I've always used the the generic term "soft drink" to request a carbonated beverage. "What kind of soft drinks do you serve?". Coke is short for Coca Cola, a southern company based in Atlanta. Go to a restaurant that doesn't stock Coca Cola products, and ask for a "Coke" and the server is supposed to tell you they don't serve Coke, they have Pepsi (my personal preference, anyway). Same with "Kleenex". The generic is "facial tissue". Kleenex is a name brand, the same as "Puffs".
Posted by: Spense at February 14, 2007 7:46 PMmy favorites:
"get my shit in one sock" (get everything ready)
"he couldn't find his asshole with two hands and a flashlight"
"so dumb he couldn't pour piss out of boot if the instructions were written on the heel"
I'm from Vermont. It's a state up by Canada.
My dad used to say...
"It's hotter than the hinges of hell!!"
He'd call a dusting of snow late in the spring "poor man's fertilizer."
When he was pissed he'd holler, "Jesus Jumpin' Christ!" or "Jeeeeudas Priest!"

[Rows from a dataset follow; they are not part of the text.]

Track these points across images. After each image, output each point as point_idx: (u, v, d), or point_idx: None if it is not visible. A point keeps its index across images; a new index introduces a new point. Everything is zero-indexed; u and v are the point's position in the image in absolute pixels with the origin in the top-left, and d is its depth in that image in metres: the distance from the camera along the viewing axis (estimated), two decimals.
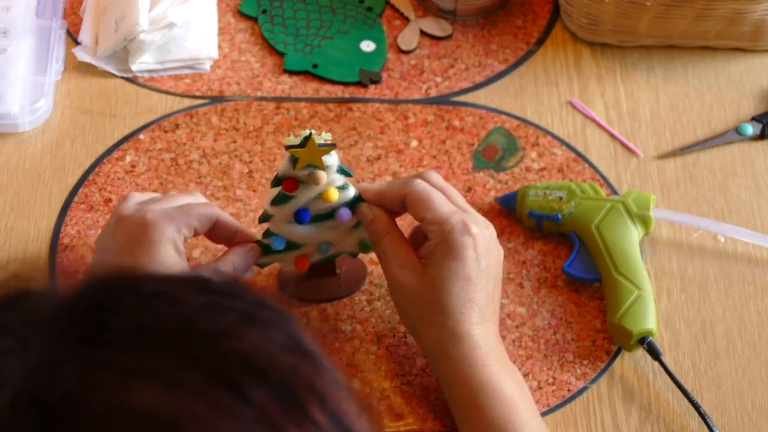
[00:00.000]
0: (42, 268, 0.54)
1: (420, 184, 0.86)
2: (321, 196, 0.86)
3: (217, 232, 0.88)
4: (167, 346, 0.47)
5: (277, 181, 0.86)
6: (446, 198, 0.86)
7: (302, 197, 0.86)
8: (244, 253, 0.89)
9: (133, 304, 0.49)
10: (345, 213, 0.88)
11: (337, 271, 0.95)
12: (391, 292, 0.88)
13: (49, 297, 0.50)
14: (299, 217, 0.87)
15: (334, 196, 0.86)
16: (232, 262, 0.88)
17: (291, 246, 0.90)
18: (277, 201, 0.86)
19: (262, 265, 0.92)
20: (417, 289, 0.85)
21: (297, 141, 0.82)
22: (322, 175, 0.84)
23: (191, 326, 0.48)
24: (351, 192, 0.88)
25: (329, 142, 0.83)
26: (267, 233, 0.89)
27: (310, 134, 0.82)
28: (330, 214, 0.88)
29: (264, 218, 0.88)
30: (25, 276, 0.51)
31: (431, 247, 0.85)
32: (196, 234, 0.86)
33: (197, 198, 0.90)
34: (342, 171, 0.86)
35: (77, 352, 0.46)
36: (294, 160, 0.83)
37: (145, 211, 0.84)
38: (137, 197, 0.88)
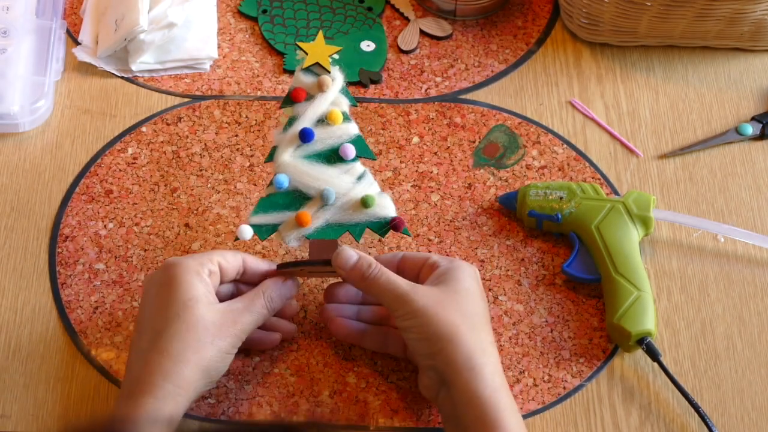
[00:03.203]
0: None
1: None
2: (326, 119, 0.89)
3: (248, 274, 0.89)
4: None
5: (286, 100, 0.90)
6: None
7: (307, 115, 0.89)
8: (278, 286, 0.88)
9: None
10: (349, 148, 0.89)
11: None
12: (404, 313, 0.84)
13: None
14: (304, 135, 0.88)
15: (339, 117, 0.88)
16: (266, 295, 0.87)
17: (293, 199, 0.89)
18: (283, 104, 0.90)
19: (261, 234, 0.90)
20: (438, 296, 0.84)
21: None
22: (327, 80, 0.87)
23: None
24: (354, 128, 0.89)
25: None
26: (272, 182, 0.90)
27: (320, 30, 0.87)
28: (333, 155, 0.89)
29: (270, 155, 0.90)
30: None
31: (437, 273, 0.87)
32: (224, 276, 0.87)
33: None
34: (346, 93, 0.88)
35: None
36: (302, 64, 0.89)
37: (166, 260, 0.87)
38: None
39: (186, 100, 1.07)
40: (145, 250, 0.97)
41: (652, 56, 1.11)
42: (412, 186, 1.02)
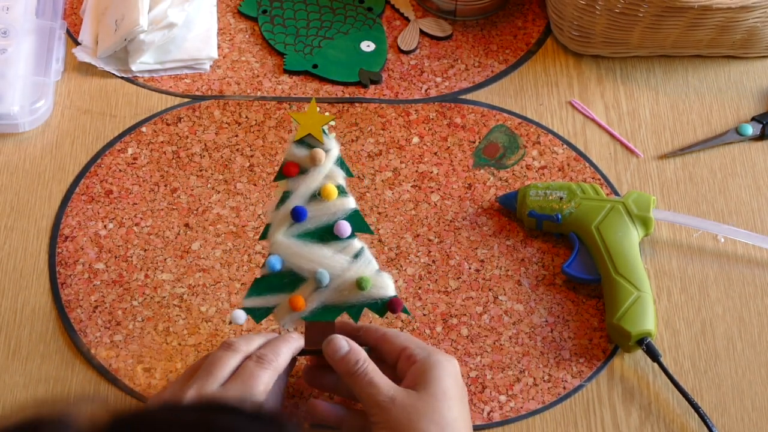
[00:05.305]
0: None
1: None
2: (320, 194, 0.83)
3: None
4: None
5: (279, 175, 0.85)
6: None
7: (300, 192, 0.83)
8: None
9: None
10: (343, 226, 0.83)
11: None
12: (380, 420, 0.80)
13: None
14: (296, 214, 0.83)
15: (333, 192, 0.83)
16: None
17: (288, 281, 0.84)
18: (276, 178, 0.84)
19: (256, 317, 0.85)
20: (415, 406, 0.80)
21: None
22: (320, 153, 0.82)
23: None
24: (351, 202, 0.84)
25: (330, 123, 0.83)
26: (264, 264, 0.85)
27: (313, 99, 0.82)
28: (328, 233, 0.84)
29: (264, 233, 0.85)
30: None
31: (415, 370, 0.82)
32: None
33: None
34: (342, 164, 0.83)
35: None
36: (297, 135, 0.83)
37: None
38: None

Supper is in the evening. Dinner is around noon.
Its not a lunchbox but a dinner bucket.
When he wanted someone to feed the woodstove he'd say, "Hump the fire."
My dad was from SC and the things that would come out of his mouth.... I thought it was just normal until I left home after hi school. In hindsight, he was friggin hysterical. Colloquialisms were part of his every day speech! He'd say things like : "Blew up like a jacka_s on a 10-acre lot." which means someone lost his temper. "That's when the lightening hit the merry-go-round" meaning a situation had a bad ending. "She didn't have enough sense to come in out of a shower of sh-t". Self explanatory. "He'd rather climb a tree and tell a lie than stand on the ground and tell the truth" referring to a compulsive liar. "Nervous as a 1-eyed cat watching 3 rat holes". Self explanatory. "Shaking like a dog pis_ing pea shells" "So nervous he could thread a needle in a sewing machine while it was moving". "Nervous as cat shi-ting razor blades." "Busier than a racoon in the bushes". "Grinning like a mule eating briars" "Grinning like she doesn't have good sense". "Grinning like a rat eating onions". "Hotter than a June bride in a feather bed". Referring to unpleasant noises/music/sounds "Sounds like somebody beating a baby with a cat" or "Sounds like pigs eating their young" or " Sounds a jacka_s in a tin barn". I can't even remember all of em. I should have written then down when I was young.